- WORK TO COMPLETE
In each item, replace "偏差値" with "学力指標" and write the lines out again, leaving everything else unchanged.

(Records taken from a dataset)
========================================
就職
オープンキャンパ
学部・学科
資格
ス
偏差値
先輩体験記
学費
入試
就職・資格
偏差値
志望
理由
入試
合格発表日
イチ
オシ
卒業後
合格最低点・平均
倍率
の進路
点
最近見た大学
========================================
- COMPLETED TASK
就職
オープンキャンパ
学部・学科
資格
ス
学力指標
先輩体験記
学費
入試
就職・資格
学力指標
志望
理由
入試
合格発表日
イチ
オシ
卒業後
合格最低点・平均
倍率
の進路
点
最近見た大学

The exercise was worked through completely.